节选原文:

举个简单的例子，我们将店铺促销的日子作为Holiday传入模型，upper_window与lower_window设置为2，最后模型的特征就会增加5列，分别是：是否当日为促销，是否当日为促销前1天/前2天/后1天/后2天

holiday_df = pd.DataFrame({
    "holiday":"Promo",
    "ds":tmp[tmp.Promo==1].Date,
    "upper_window":2,
    "lower_window":-2
})

最终，将傅里叶级数的季节性因素、节假日因素以及使用add_aggressor添加的外部因素3个的特征融合，获得特征矩阵。

除此之外，还有一个regressor_column_matrix函数，用以表示特征矩阵的哪些列对应于哪些季节性/回归分量的数据框。

def regressor_column_matrix(self, seasonal_features, modes):
	"""Dataframe indicating which columns of the feature matrix correspond
	to which seasonality/regressor components.

	Includes combination components, like 'additive_terms'. These
	combination components will be added to the 'modes' input.

	Parameters
	----------
	seasonal_features: Constructed seasonal features dataframe
	modes: Dictionary with keys 'additive' and 'multiplicative' listing the
		component names for each mode of seasonality.

数据条目:
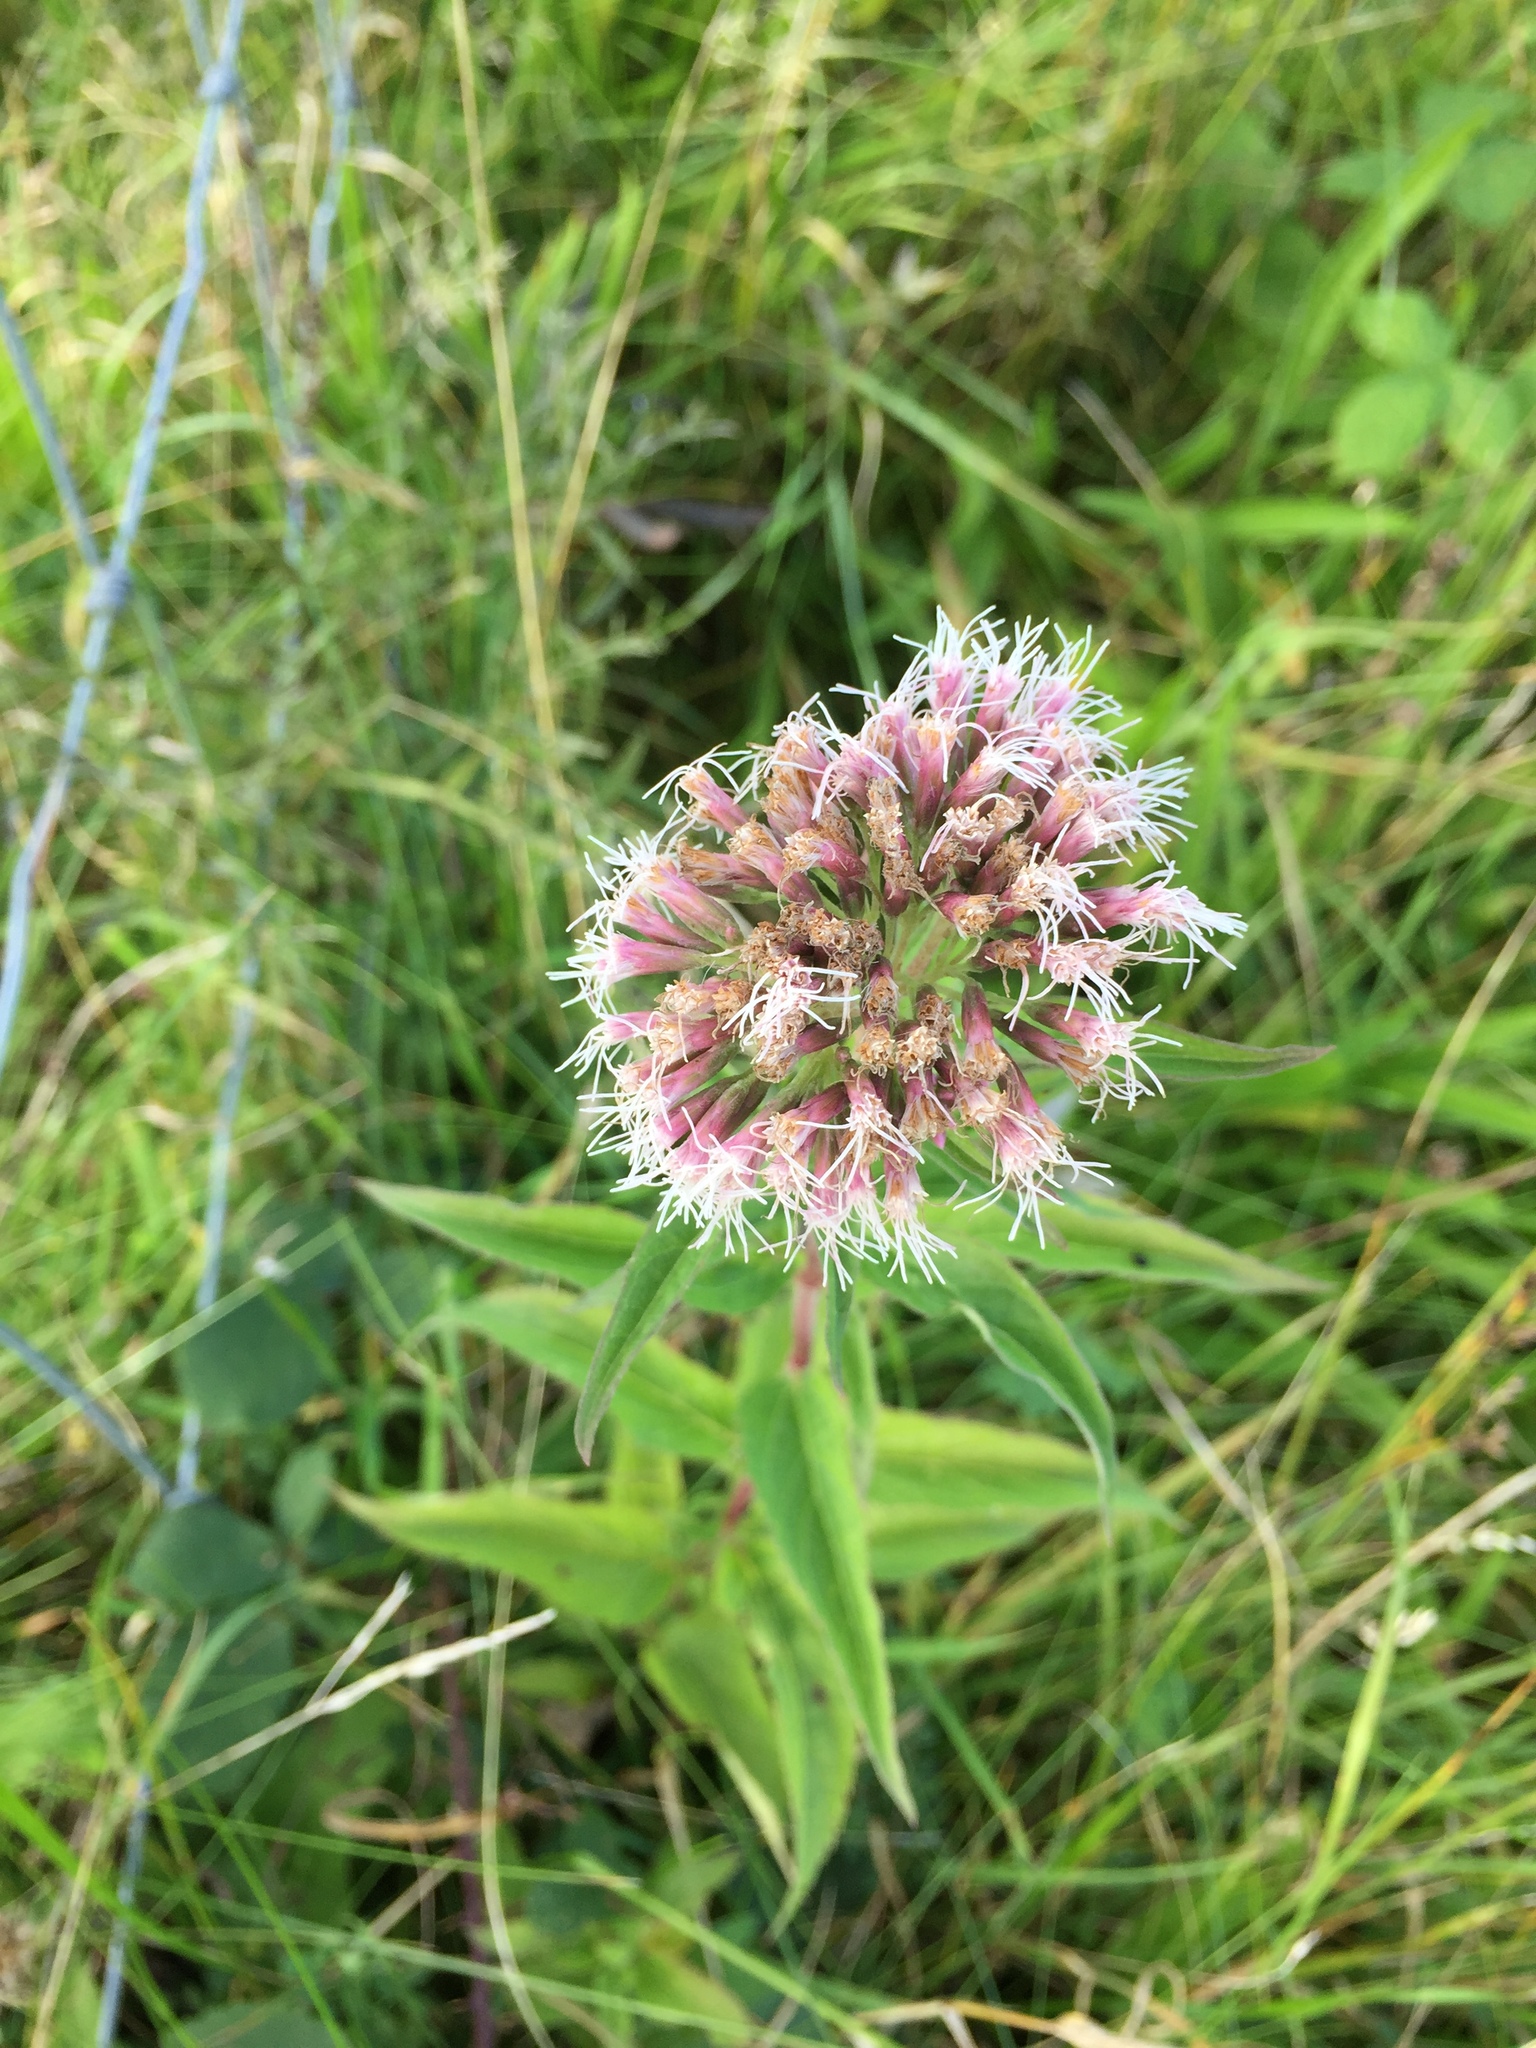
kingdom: Plantae
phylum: Tracheophyta
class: Magnoliopsida
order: Asterales
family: Asteraceae
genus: Eupatorium
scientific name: Eupatorium cannabinum
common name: Hemp-agrimony
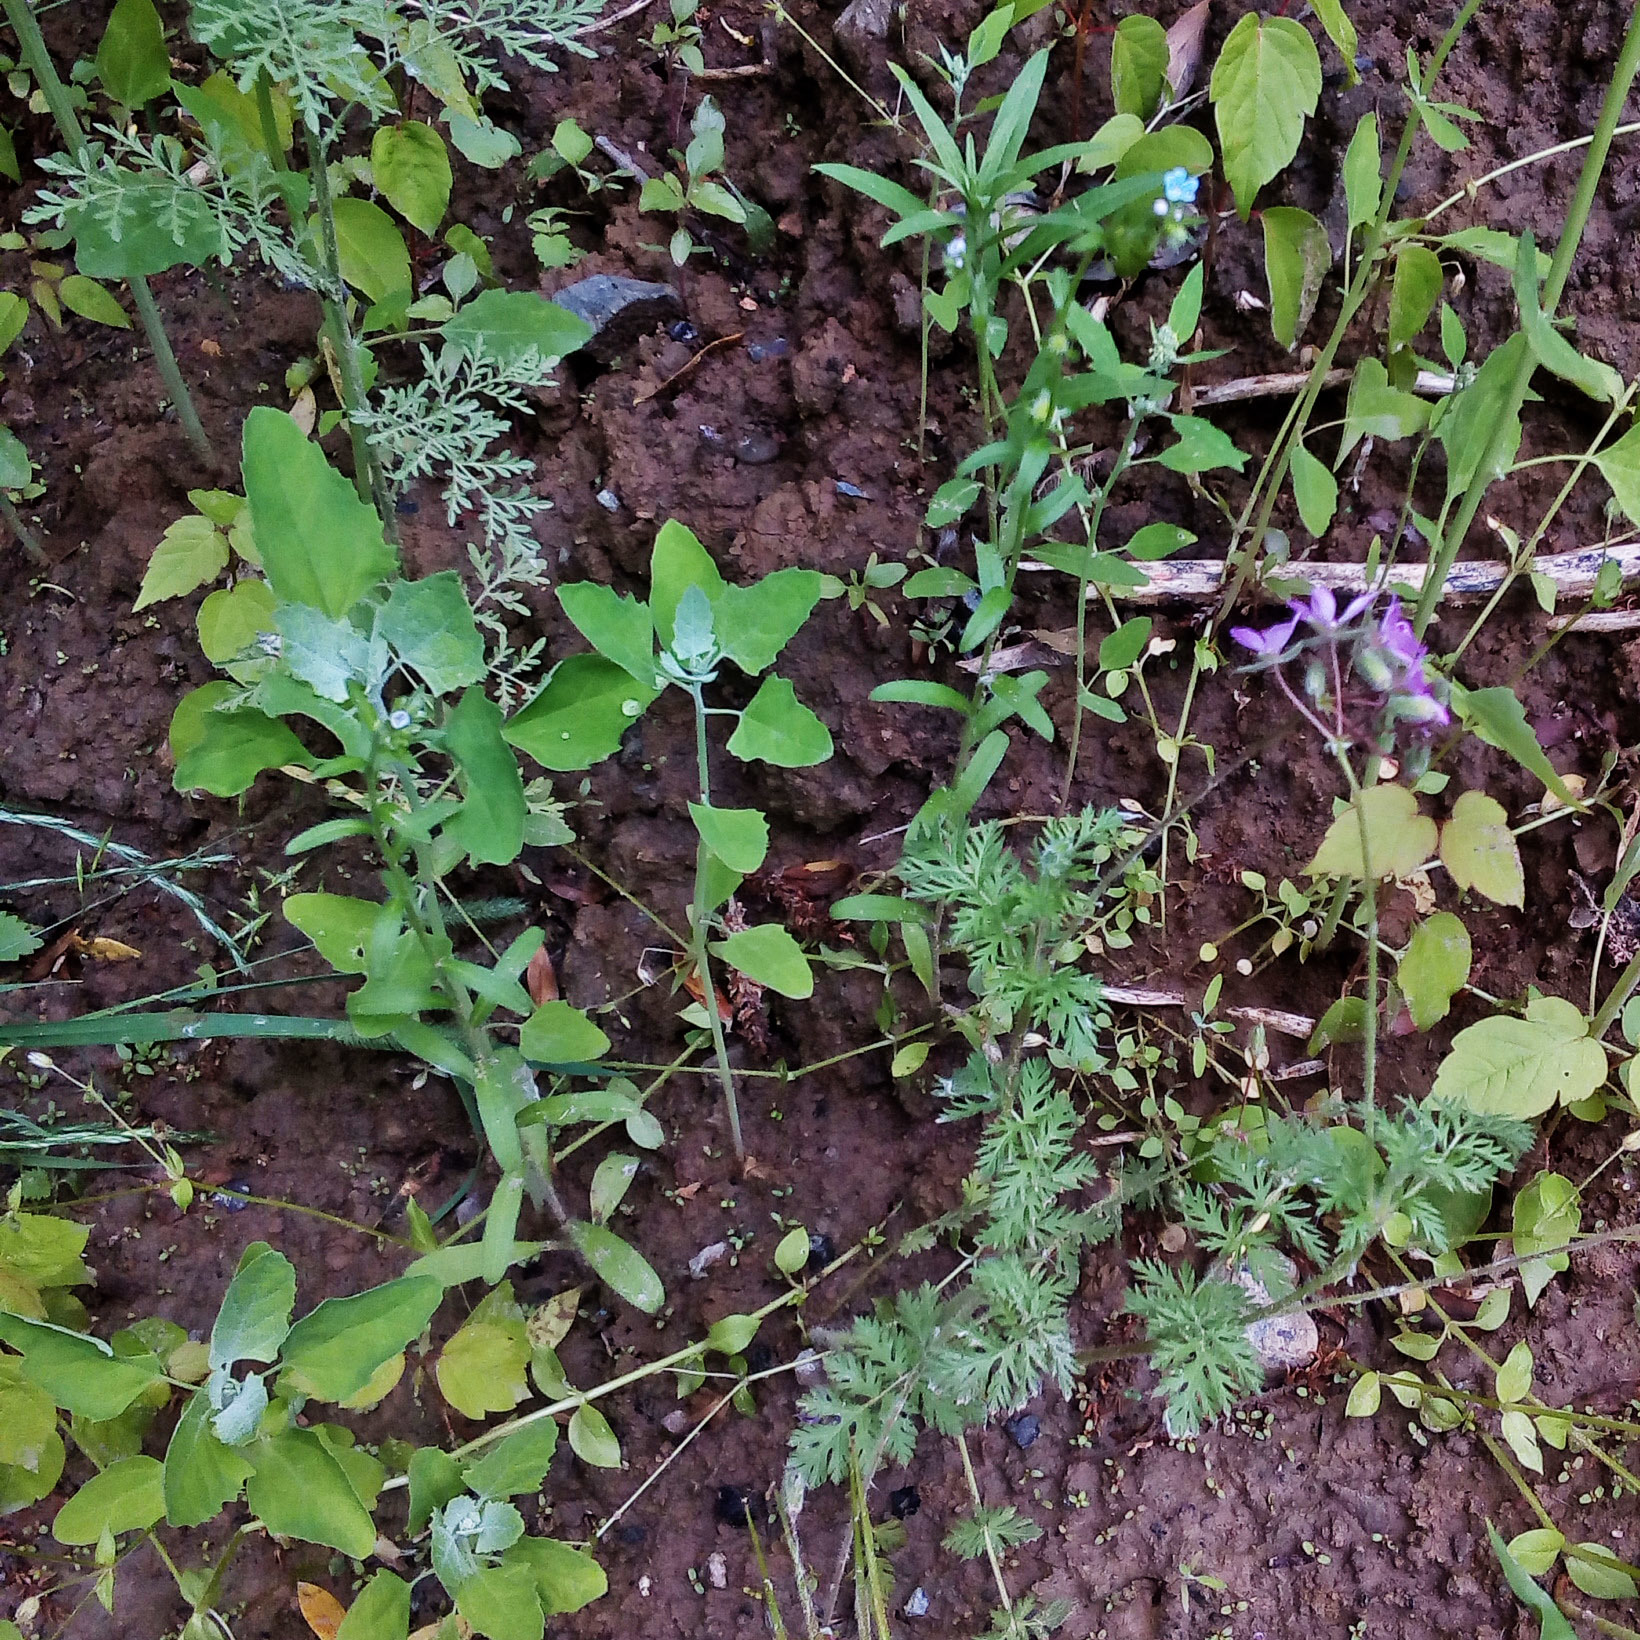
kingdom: Plantae
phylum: Tracheophyta
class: Magnoliopsida
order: Geraniales
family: Geraniaceae
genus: Erodium
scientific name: Erodium cicutarium
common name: Common stork's-bill
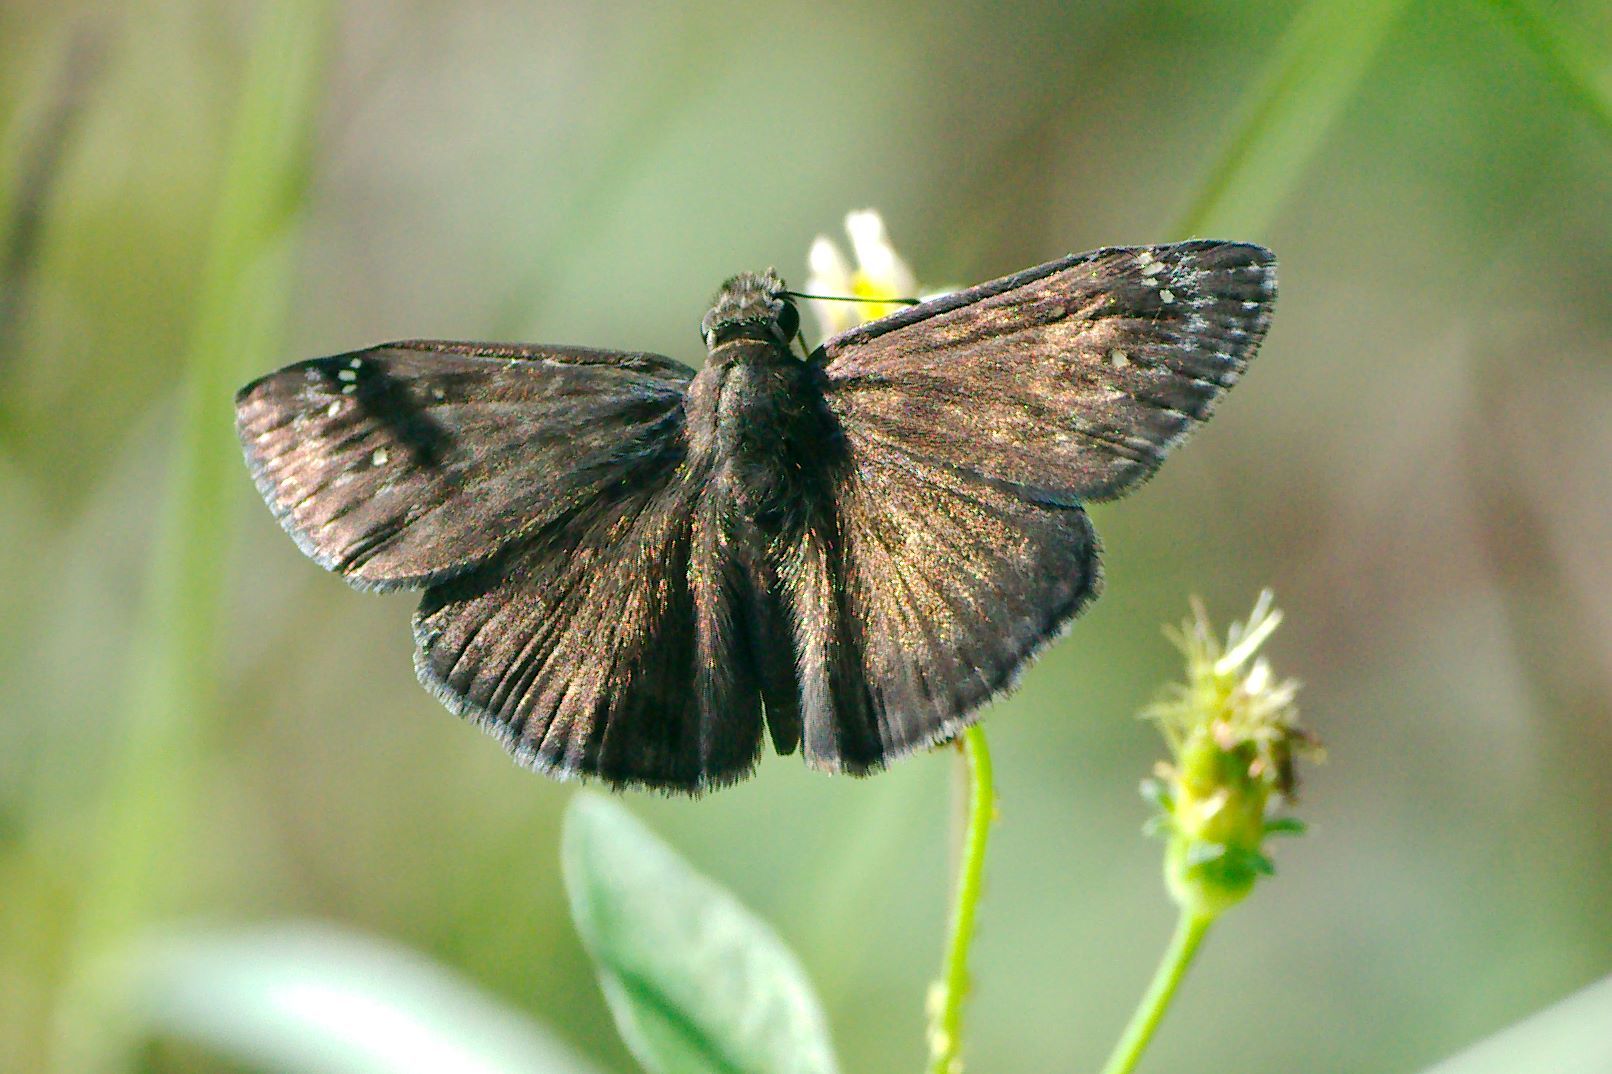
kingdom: Animalia
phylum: Arthropoda
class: Insecta
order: Lepidoptera
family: Hesperiidae
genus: Erynnis
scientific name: Erynnis horatius
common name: Horace's duskywing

书面练习 1: 在关于特征矩阵的节选中，upper_window与lower_window设置为2时，模型的特征会增加几列？
书面练习 2: 把关于特征矩阵的节选中从“除此之外，还有一个regre”到“which seasonality/regressor components.”的部分再写一遍，并将其中的“数据框”替换为“DataFrame”。
书面练习 3: 请接着关于特征矩阵的节选往下续写。

预期输出 1: 增加5列。

预期输出 2:
除此之外，还有一个regressor_column_matrix函数，用以表示特征矩阵的哪些列对应于哪些季节性/回归分量的DataFrame。

def regressor_column_matrix(self, seasonal_features, modes):
	"""Dataframe indicating which columns of the feature matrix correspond
	to which seasonality/regressor components.

预期输出 3:
	Returns
	-------
	component_cols: A binary indicator dataframe with columns seasonal
		components and rows columns in seasonal_features. Entry is 1 if
		that columns is used in that component.
	modes: Updated input with combination components.
	"""
	components = pd.DataFrame({
		'col': np.arange(seasonal_features.shape[1]),
		'component': [
			x.split('_delim_')[0] for x in seasonal_features.columns
		],
	})
	# Add total for holidays
	if self.train_holiday_names is not None:
		components = self.add_group_component(
			components, 'holidays', self.train_holiday_names.unique())
	# Add totals additive and multiplicative components, and regressors #将所有的holiday视作同一效应作为holiday的total效应，下additive与multiplicative相同
	for mode in ['additive', 'multiplicative']:
		components = self.add_group_component(
			components, mode + '_terms', modes[mode]
		)
		regressors_by_mode = [
			r for r, props in self.extra_regressors.items()
			if props['mode'] == mode
		]
		components = self.add_group_component(
			components, 'extra_regressors_' + mode, regressors_by_mode)
		# Add combination components to modes
		modes[mode].append(mode + '_terms')
		modes[mode].append('extra_regressors_' + mode)
	# After all of the additive/multiplicative groups have been added,
	modes[self.seasonality_mode].append('holidays')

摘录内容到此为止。